- This example of the film's poster was altered for use by theaters that showed it "flat" in 2-D: a "CINEMASCOPE" paste-over hides the original "STEREO-VISION" promotion, and other, smaller paste-overs, now missing but their locations still apparent from residual adhesive stains, were used to conceal other references to the 3-D.
- Directed by: Byron Haskin
- Screenplay by: W. R. Burnett
- Story by: Steve Fisher
- Produced by: Edward L. Alperson
- Starring: Joanne Dru Mark Stevens Robert Strauss
- Cinematography: Jorge Stahl Lamar Boren (underwater photography)
- Edited by: Alberto Valenzuela
- Music by: Edward L. Alperson Jr. Raoul Kraushaar
- Distributed by: 20th Century Fox
- Release date: September 9, 1960;
- Running time: 89 minutes
- Country: United States
- Language: English

= September Storm =

1960 3-D American adventure film by Byron Haskin

September Storm is a 1960 American 3-D adventure film directed by Byron Haskin and starring Joanne Dru and Mark Stevens.

Filmed in 3-D and DeLuxe Color and presented in CinemaScope, it is notable as the only U.S. feature film made in 3-D between Revenge of the Creature, which was released in the spring of 1955 and marked the end of the 1950s 3-D movie fad in the U.S., and The Bubble, which premiered in late 1966 and introduced the economical "over-and-under" single-strip format used by most of the 3-D films of the 1970s through early-2000s.

==Plot==
American fashion model Anne Traymore, swimming off the isle of Majorca, loses a bracelet, which the handsome Manuel del Rio Montoya returns to her.

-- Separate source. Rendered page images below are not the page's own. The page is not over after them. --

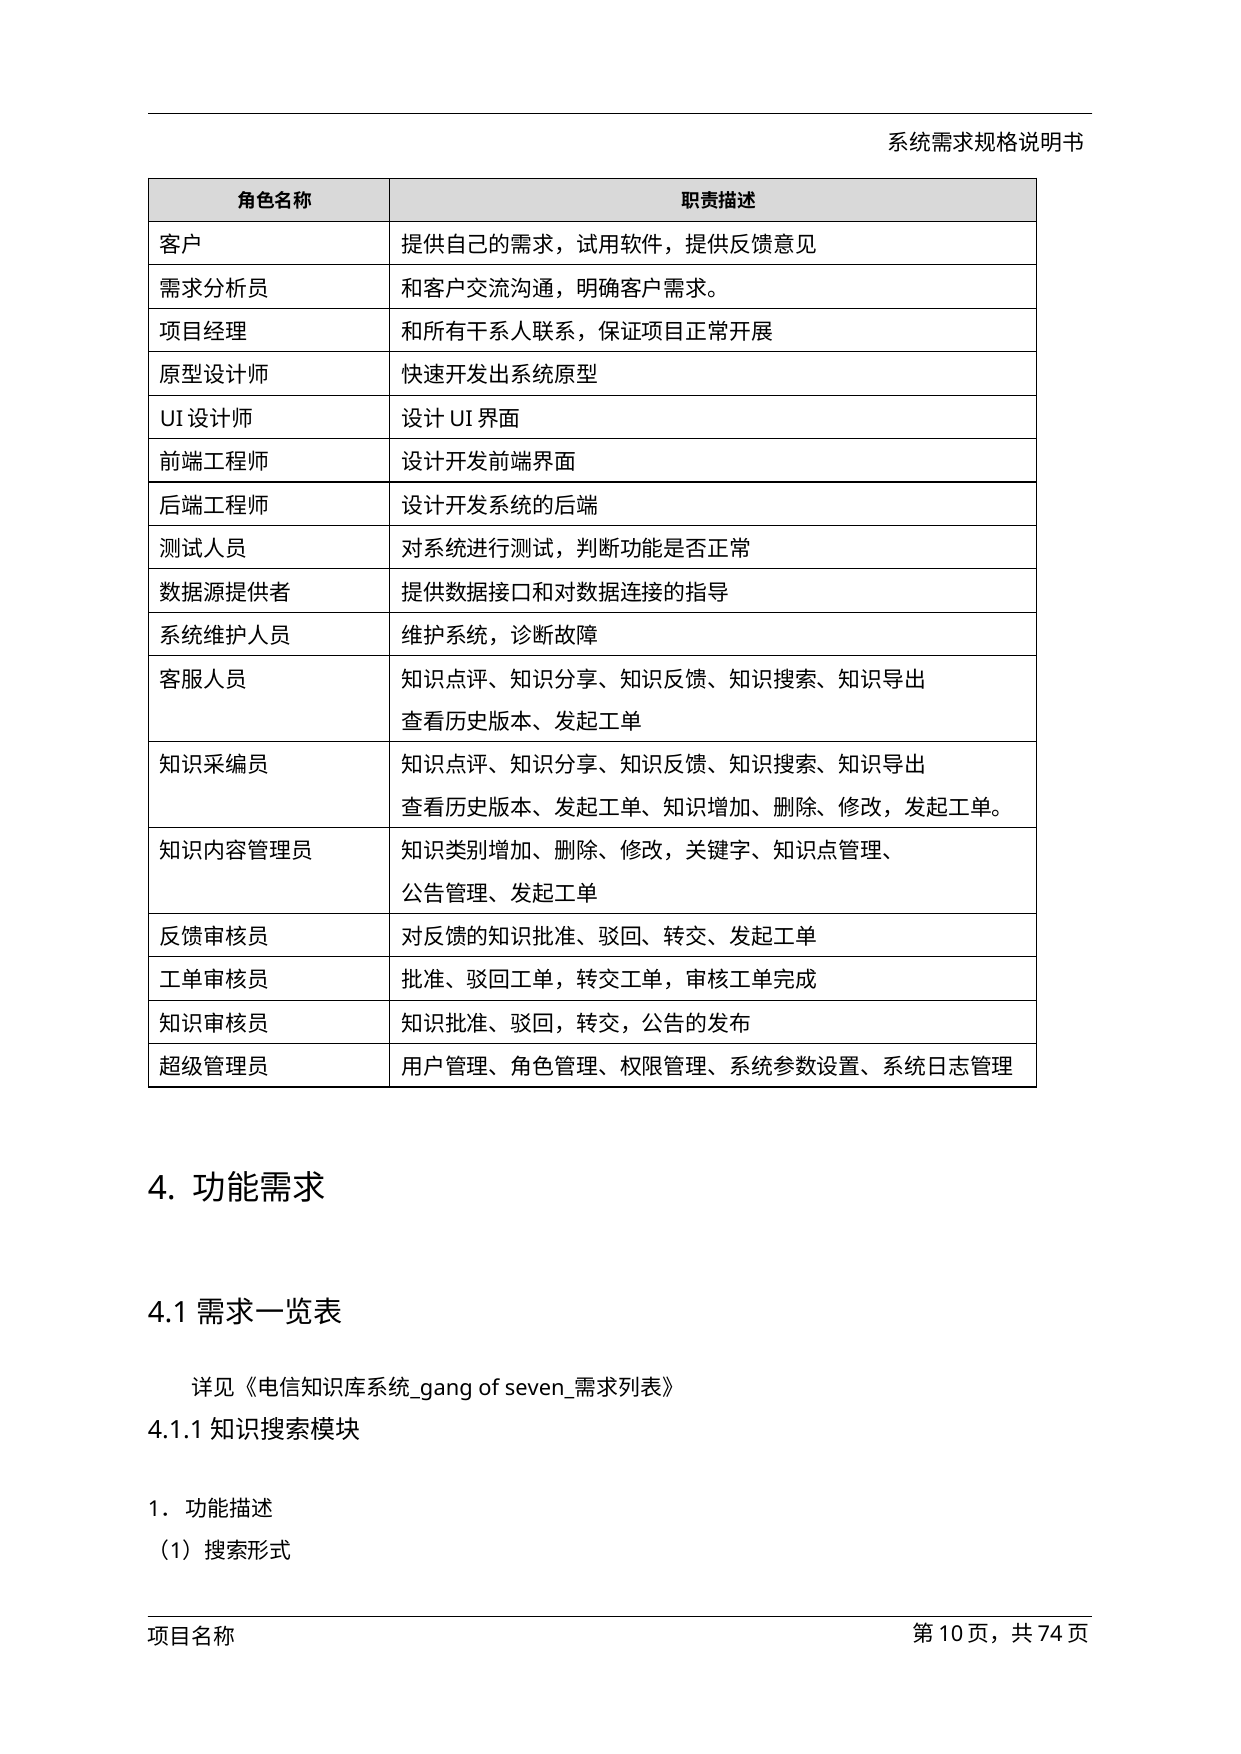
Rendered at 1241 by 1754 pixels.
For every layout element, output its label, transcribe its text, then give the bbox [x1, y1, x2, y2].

subtitle 功能需求 [148, 1142, 1104, 1227]
subtitle 知识搜索模块 [148, 1407, 1104, 1449]
table_header 角色名称 [149, 179, 389, 221]
table_cell 设计开发前端界面 [390, 439, 1036, 481]
table_cell 提供自己的需求，试用软件，提供反馈意见 [390, 222, 1036, 264]
table_cell 超级管理员 [149, 1044, 389, 1086]
list 功能描述 [148, 1485, 1104, 1528]
subtitle 需求一览表 [148, 1288, 1104, 1331]
table_cell 设计开发系统的后端 [390, 483, 1036, 525]
table_cell 工单审核员 [149, 957, 389, 999]
table_cell 客服人员 [149, 656, 389, 741]
table_cell 需求分析员 [149, 265, 389, 308]
table_cell 知识类别增加、删除、修改，关键字、知识点管理、 公告管理、发起工单 [390, 828, 1036, 913]
table_cell 数据源提供者 [149, 569, 389, 612]
table_cell 系统维护人员 [149, 613, 389, 655]
table_cell 客户 [149, 222, 389, 264]
table_cell 项目经理 [149, 309, 389, 351]
table_cell 和客户交流沟通，明确客户需求。 [390, 265, 1036, 308]
table_cell 维护系统，诊断故障 [390, 613, 1036, 655]
table_cell 用户管理、角色管理、权限管理、系统参数设置、系统日志管理 [390, 1044, 1036, 1086]
table_cell 对系统进行测试，判断功能是否正常 [390, 526, 1036, 568]
table_cell 后端工程师 [149, 483, 389, 525]
text （1）搜索形式 [148, 1528, 1104, 1570]
table_cell 原型设计师 [149, 352, 389, 394]
table_cell 反馈审核员 [149, 914, 389, 956]
table_cell 知识内容管理员 [149, 828, 389, 913]
table_cell 和所有干系人联系，保证项目正常开展 [390, 309, 1036, 351]
table_cell 知识审核员 [149, 1001, 389, 1043]
table_cell 快速开发出系统原型 [390, 352, 1036, 394]
table_cell 测试人员 [149, 526, 389, 568]
table_cell 知识点评、知识分享、知识反馈、知识搜索、知识导出 查看历史版本、发起工单、知识增加、删除、修改，发起工单。 [390, 742, 1036, 827]
table_cell 对反馈的知识批准、驳回、转交、发起工单 [390, 914, 1036, 956]
text 详见《电信知识库系统_gang of seven_需求列表》 [148, 1364, 1104, 1407]
table_cell 知识采编员 [149, 742, 389, 827]
table_header 职责描述 [390, 179, 1036, 221]
table_cell 前端工程师 [149, 439, 389, 481]
table_cell 知识点评、知识分享、知识反馈、知识搜索、知识导出 查看历史版本、发起工单 [390, 656, 1036, 741]
table_cell UI设计师 [149, 396, 389, 438]
table_cell 知识批准、驳回，转交，公告的发布 [390, 1001, 1036, 1043]
table_cell 批准、驳回工单，转交工单，审核工单完成 [390, 957, 1036, 999]
table_cell 提供数据接口和对数据连接的指导 [390, 569, 1036, 612]
table_cell 设计UI界面 [390, 396, 1036, 438]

She believes he owns a beautiful yacht called The Swan, but he merely works on it for the wealthy Rene LeClerc.

A couple of fortune hunters, Balfour and Williams, claim they know where $3 million in gold doubloons can be found, but need a boat. They offer a share to Anne and Manuel, and the latter deceives LeClerc by claiming the boat needs three weeks of repairs.

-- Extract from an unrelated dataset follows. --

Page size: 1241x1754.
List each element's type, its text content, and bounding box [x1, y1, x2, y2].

A raging storm causes the propeller to be clogged by seaweed. Balfour dives to clear it and is stung by a man-o-war. He is taken to an island to recover. Manuel professes his love for Anne, who rejects him, Balfour having caught her eye instead. An angry Manuel tries to leave and gets into a fight with Williams that nearly sinks the vessel.

After the divers bring up the loot, Williams decides to strand the others and keep it all to himself. By now, LeClerc has become aware of the deception and intercepts them, but he is talked out of contacting the law by being offered a share of the money. The Coast Guard, alas, arrives to confiscate it all.

==Cast==
- Joanne Dru as Anne Traymore
- Mark Stevens as Joe Balfour
- Robert Strauss as Ernie Williams
- Asher Dann as Manuel del Rio Montoya
- Jean-Pierre Kérien as LeClerc

==Production==
Like the feature-length 3-D films of the 1950s when they were originally released, it was projected by the polarized light method and viewed through gray Polaroid filters in viewers which, according to the film's poster, were "scientifically designed by master craftsmen!" Most theaters, however, presented it "flat", in 2-D.

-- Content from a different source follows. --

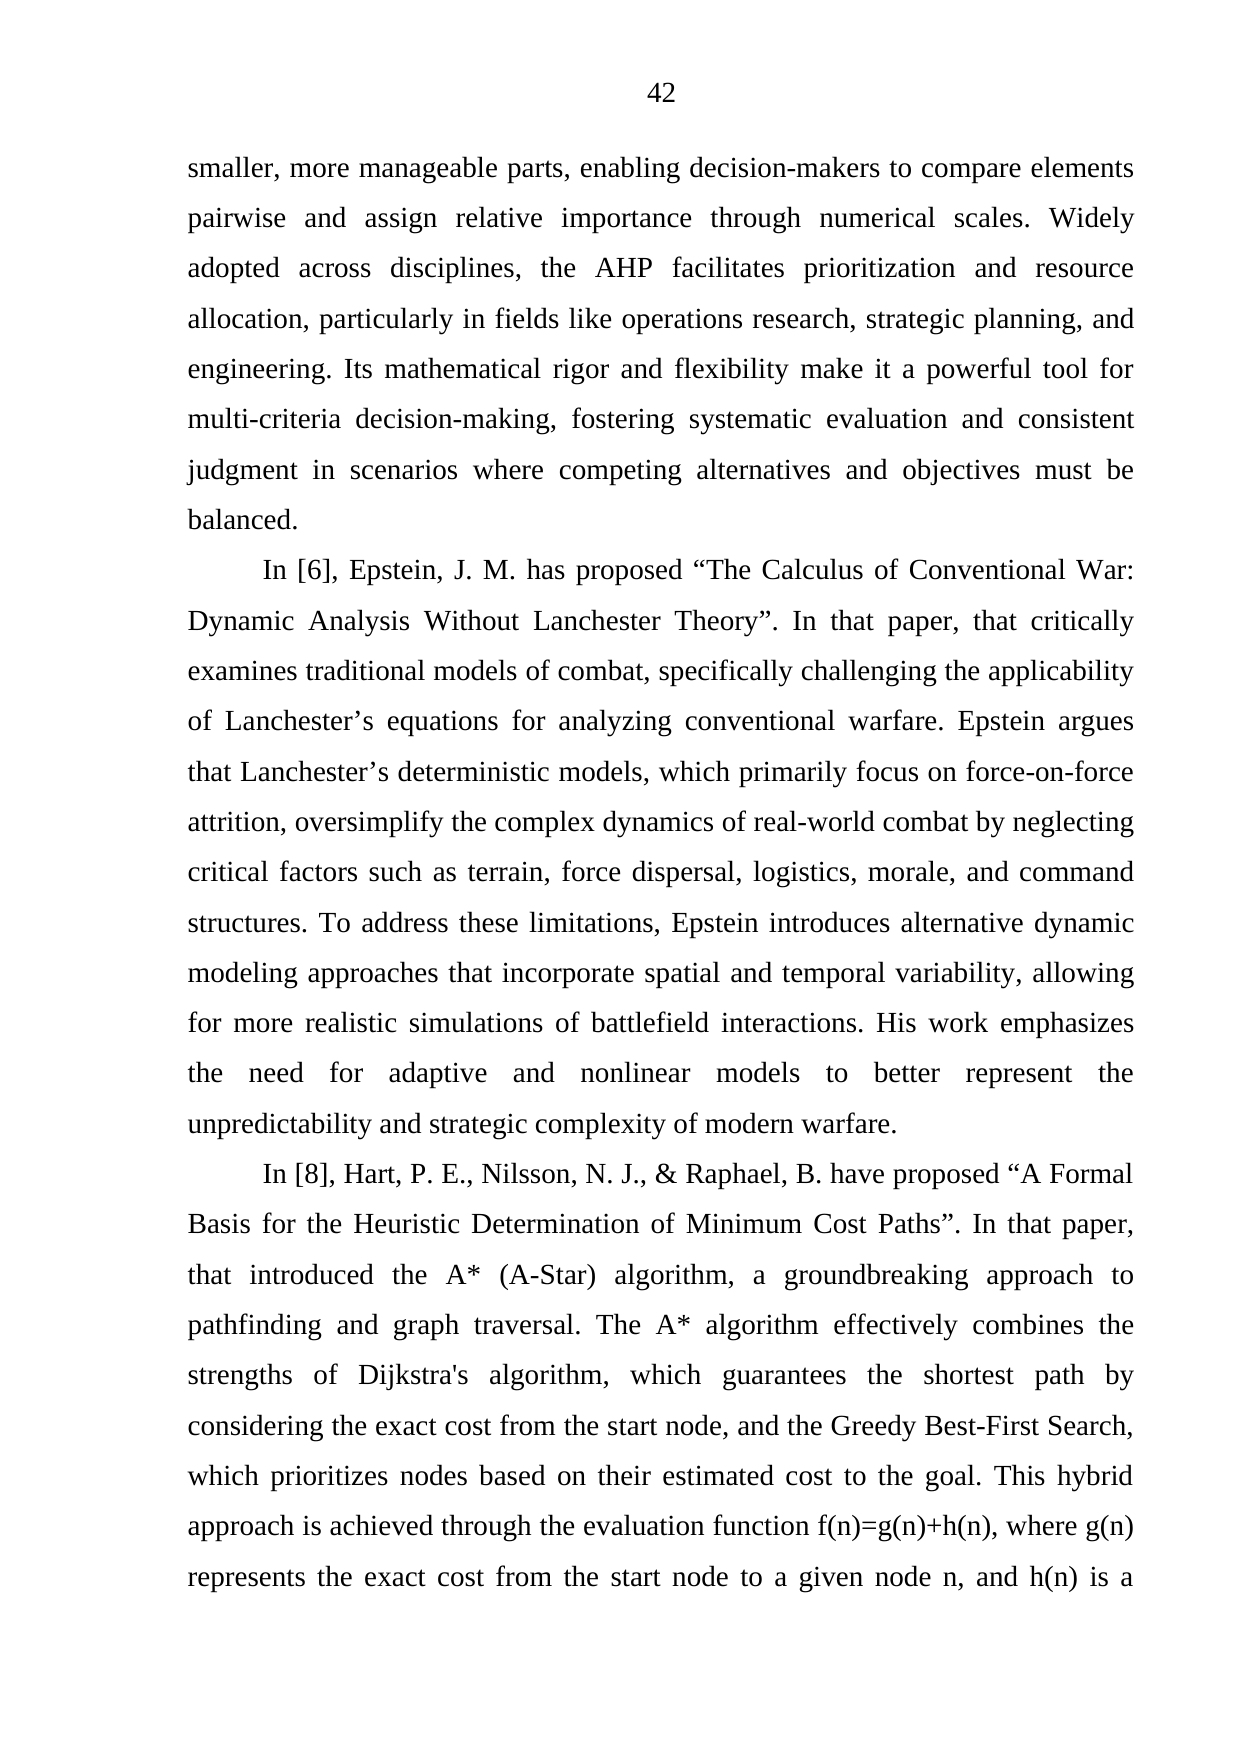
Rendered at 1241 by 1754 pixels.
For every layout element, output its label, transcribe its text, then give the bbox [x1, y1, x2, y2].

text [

Although it is widely believed to have been filmed in Stereovision, Bob Furmanek, who oversaw the 2016 restoration, says this is a myth. It was shot full-frame with the original NaturalVision cameras used on Bwana Devil. The center of the image was then extracted to create a 2.35:1 aspect ratio, in the manner of the then-current Superscope process. Unfortunately, it was poorly done, resulting in a large number of badly-framed shots; for example, the scene with the Flamenco dancers has a huge amount of headroom while their feet are cut off.

==Reception==
Both September Storm and 3-D in general were roundly dismissed by influential critic Bosley Crowther in his New York Times review.

==Restoration and re-release==
As of August 2, 2016, "a 3-D Restoration has been slated slated to begin. The 3-D Film Archive has already obtained, for a limited time, the rights to restore and distribute SEPTEMBER STORM, but the hard work is still ahead of us. Both the left eye and right eye film elements will need to be digitally scanned, frame by frame. We will need to assess the level of damage to these existing elements, and determine how to best fix the images. This will require a stereoscopic re-alignment pass, left and right color restoration and matching, and clean-up of scratches and other damages to the film surface. This is very challenging post-production work, and can potentially be very expensive. Fortunately, the 3-D Film Archive already has a great track record from its previous restoration projects, and by teaming up with 3-D SPACE and maintaining this work "in house" costs will be kept at a manageable level. We are confident that we will be able to produce both a 3-D blu-ray master and a digital cinema package (DCP) that will look fantastic."